Jesus ensina que Deus é quem provê, e não nós mesmos. Mas ele afunila a nossa expectativa ensinando mais coisas a respeito de Deus. Além de soberano, ele é o “nosso Pai” — ele está em uma relação especial de beneficência para conosco de um modo que os pagãos não experimentam. E ele “sabe que necessitais de todas elas”. Jesus traz a onisciência de Deus para o argumento de que Deus de fato provê tudo o que precisamos. Deus sabe de todas as coisas, logo ele sabe do que precisamos, e ele de fato nos dá o que precisamos. Observe como os atributos de Deus são declarados com o fim de gerar em nós uma expectativa específica a respeito da sua providência. A prática da cristandade tradicional tem sido o oposto: derivar do estudo dos atributos de Deus apenas uma contemplação nebulosa, considerando tudo o que ele pode fazer, mas nunca afirmando que ele vai fazer algo definido e concreto por nós.
Por fim, Jesus colocou a promessa de provisão de Deus sob uma condição: que nós “busquemos em primeiro lugar o seu reino e a sua justiça”. É assim que se ajunta “tesouros no céu”. O cristão deve orientar a sua vida, gerir o seu tempo e aplicar a sua energia com o fim de promover o reino de Deus e a sua justiça. Isso é o que deve ocupar a sua mente, a sua visão e os seus planos. Como Jesus mesmo disse em outro lugar, “a minha comida é fazer a vontade daquele que me enviou” (Jo 4.34).

********

- _Item da tarefa 1_: Imprima sem nenhuma alteração todas as linhas das entradas de páginas transcritas, omitindo as imagens.
As entradas não têm relação alguma com o trecho.

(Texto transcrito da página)
********

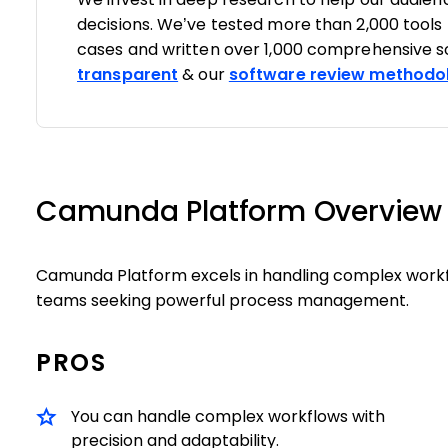
decisions. We’ve tested more than 2,000 tools
cases and written over 1,000 comprehensive s
transparent
& our
software review methodo
Camunda Platform Overview
Camunda Platform excels in handling complex workfl
teams seeking powerful process management.
PROS
You can handle complex workflows with
precision and adaptability.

********

- _Item da tarefa 2_: No trecho sobre a providência de Deus, qual condição Jesus impôs à promessa de provisão de Deus?

- _Resposta do exercício 1_:
decisions. We’ve tested more than 2,000 tools
cases and written over 1,000 comprehensive s
transparent
& our
software review methodo
Camunda Platform Overview
Camunda Platform excels in handling complex workfl
teams seeking powerful process management.
PROS
You can handle complex workflows with
precision and adaptability.

- _Resposta do exercício 2_: Que nós busquemos em primeiro lugar o seu reino e a sua justiça.